# [Consigne]
Transcrivez fidèlement le passage du texte consacré à l'expression « la vie est trop courte », en commençant à « J’ai eu l’occasion » et en terminant à « odieux féculent ! ».

J’ai eu l’occasion récemment de lire, dans la courte biographie instagramienne d’une délicate personne que j’ai l’honneur de suivre depuis peu sur ce réseau bien connu, une petite phrase aussi percutante qu’anglaise : « Life is too short to eat quinoa ». Je n’ai pas encore eu l’opportunité de lui dire à quel point je partageais sur le fond cette opinion culinaire hautement pertinente, à propos d’un aliment qui devrait être réservé au gavage des galinacées. Qu’à cela ne tienne : je trouverai bien le moyen de le glisser dans une prochaine conversation. Impossible en revanche de ne pas, sans délai, lui faire part de ma parfaite désaprobation quant à la forme choisie pour signifier au monde son dégoût – si légitime – de cet odieux féculent !

En effet, j’entends très souvent de la bouche de mes contemporains l’expression « la vie est trop courte » pour justifier soit d’un empressement à expérimenter une quelconque activité jugée originale ou audacieuse, et censée constituer le sel de l’existence, soit au contraire pour justifier de s’abstenir d’une activité jugée rébarbative. Autant le dire tout de suite : cette expression, quoique fort usitée, n’en est pas moins une insulte au bon sens, tant ses usagers ne sauraient être plus éloignés de la vérité ! C’est au contraire précisément parce que la vie humaine est bien trop longue que nous nous trouvons en devoir de l’agrémenter de faits et gestes, d’expériences et de découvertes à même de nous extirper de l’insondable lassitude constitutive du vivre-ensemble au quotidien.
En effet, imaginez un instant que chacun de nous n’aurait droit sur cette Terre qu’à 10 minutes d’existence. Que vous décidiez de les passer à goûter au sens propre au sel de l’existence (mais j’espère que vous avez un verre d’eau à portée de main), à uriner discrètement dans l’océan (un must ; et ne faites pas semblant que vous ne l’avez jamais fait…!), à vous déguiser en Colonel Moutarde (facile : il suffit d’un chandelier, d’une moustache, et d’une véranda), ou encore à visiter en quatrième vitesse la Baie d’Along-bon (oui, je sais, c’est pas ma meilleure… je nettoyais mon arme, et le coup est parti tout seul !)… Bref, dans tous les cas de figure, vous aurez vécu une expérience unique (puisque vous n’aurez rien d’autre en guise de point de comparaison), et au final, personne ne pourra vous reprocher d’avoir passé ces 600 secondes de vie à lécher tout ce sel (qui avait choisi « uriner dans l’océan » ? Hmm ? Qu’il se dénonce !).
Par contre, si nous considérons que votre passage dans cette infime partie de l’univers devrait durer en moyenne 82 (si vous êtes un homo occidentalensis non-fumeur), 86 (si vous êtes une homo occidentalensis ne pratiquant pas la distribution de drogues dures en milieu carcéral) ou même de seulement 25 ans (si vous êtes un citoyen hong-kongais possédant quelque réserve à l’endroit du régime de l’excellent M. Jinping), le problème dans tous les cas commence à se poser dans d’autres termes.

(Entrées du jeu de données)
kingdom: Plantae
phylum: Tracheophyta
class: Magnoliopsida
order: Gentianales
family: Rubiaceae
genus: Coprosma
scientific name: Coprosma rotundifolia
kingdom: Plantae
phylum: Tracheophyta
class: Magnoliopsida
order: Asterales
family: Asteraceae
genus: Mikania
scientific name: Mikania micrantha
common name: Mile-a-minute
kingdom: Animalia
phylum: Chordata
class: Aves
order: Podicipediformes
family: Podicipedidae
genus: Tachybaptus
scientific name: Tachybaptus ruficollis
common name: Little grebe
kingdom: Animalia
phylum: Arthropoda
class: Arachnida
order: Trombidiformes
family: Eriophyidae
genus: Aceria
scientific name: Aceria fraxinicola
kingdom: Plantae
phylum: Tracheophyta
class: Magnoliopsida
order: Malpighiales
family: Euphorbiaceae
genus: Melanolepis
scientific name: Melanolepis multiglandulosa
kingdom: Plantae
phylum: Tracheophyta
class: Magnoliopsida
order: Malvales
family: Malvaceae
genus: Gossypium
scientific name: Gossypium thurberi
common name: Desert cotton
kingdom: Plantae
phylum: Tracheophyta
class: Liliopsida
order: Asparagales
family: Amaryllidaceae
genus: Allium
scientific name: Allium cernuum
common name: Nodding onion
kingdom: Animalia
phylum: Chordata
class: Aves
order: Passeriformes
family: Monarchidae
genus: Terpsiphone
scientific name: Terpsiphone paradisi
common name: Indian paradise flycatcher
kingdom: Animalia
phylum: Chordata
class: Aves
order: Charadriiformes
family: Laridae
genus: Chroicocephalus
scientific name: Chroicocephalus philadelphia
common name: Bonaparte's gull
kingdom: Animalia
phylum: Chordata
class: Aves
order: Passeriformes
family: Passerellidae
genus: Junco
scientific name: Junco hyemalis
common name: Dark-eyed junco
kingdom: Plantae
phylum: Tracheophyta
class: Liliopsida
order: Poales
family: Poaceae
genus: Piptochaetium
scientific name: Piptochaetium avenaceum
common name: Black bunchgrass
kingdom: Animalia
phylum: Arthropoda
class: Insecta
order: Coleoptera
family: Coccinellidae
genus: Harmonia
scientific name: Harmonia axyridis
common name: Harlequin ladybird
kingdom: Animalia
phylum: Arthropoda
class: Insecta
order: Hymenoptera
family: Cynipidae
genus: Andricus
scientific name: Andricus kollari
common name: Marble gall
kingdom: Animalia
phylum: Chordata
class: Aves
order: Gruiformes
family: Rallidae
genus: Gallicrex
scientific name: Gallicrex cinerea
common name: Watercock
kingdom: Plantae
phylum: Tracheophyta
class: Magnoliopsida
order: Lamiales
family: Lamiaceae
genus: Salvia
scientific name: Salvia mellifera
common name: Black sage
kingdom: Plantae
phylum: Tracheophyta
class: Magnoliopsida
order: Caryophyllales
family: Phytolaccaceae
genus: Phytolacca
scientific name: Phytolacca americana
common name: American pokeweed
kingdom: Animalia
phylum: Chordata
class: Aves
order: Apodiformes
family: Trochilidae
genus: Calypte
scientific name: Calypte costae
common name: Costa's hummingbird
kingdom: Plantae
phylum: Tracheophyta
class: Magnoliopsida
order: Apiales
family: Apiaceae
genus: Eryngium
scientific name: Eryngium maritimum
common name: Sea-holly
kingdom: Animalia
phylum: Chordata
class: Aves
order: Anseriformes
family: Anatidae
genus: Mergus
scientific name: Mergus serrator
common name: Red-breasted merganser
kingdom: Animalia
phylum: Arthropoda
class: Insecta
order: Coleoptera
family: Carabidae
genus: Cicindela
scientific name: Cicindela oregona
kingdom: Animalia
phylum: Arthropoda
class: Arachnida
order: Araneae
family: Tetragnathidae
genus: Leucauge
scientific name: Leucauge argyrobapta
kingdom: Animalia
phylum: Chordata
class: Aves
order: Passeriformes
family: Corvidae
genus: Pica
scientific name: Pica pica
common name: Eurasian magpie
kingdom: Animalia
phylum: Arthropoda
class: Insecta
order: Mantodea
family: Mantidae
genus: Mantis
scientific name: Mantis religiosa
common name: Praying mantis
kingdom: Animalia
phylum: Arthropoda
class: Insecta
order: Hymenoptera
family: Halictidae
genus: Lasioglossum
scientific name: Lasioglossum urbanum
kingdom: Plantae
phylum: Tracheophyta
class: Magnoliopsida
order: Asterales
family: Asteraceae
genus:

# [Résultat de l'exercice]
J’ai eu l’occasion récemment de lire, dans la courte biographie instagramienne d’une délicate personne que j’ai l’honneur de suivre depuis peu sur ce réseau bien connu, une petite phrase aussi percutante qu’anglaise : « Life is too short to eat quinoa ». Je n’ai pas encore eu l’opportunité de lui dire à quel point je partageais sur le fond cette opinion culinaire hautement pertinente, à propos d’un aliment qui devrait être réservé au gavage des galinacées. Qu’à cela ne tienne : je trouverai bien le moyen de le glisser dans une prochaine conversation. Impossible en revanche de ne pas, sans délai, lui faire part de ma parfaite désaprobation quant à la forme choisie pour signifier au monde son dégoût – si légitime – de cet odieux féculent !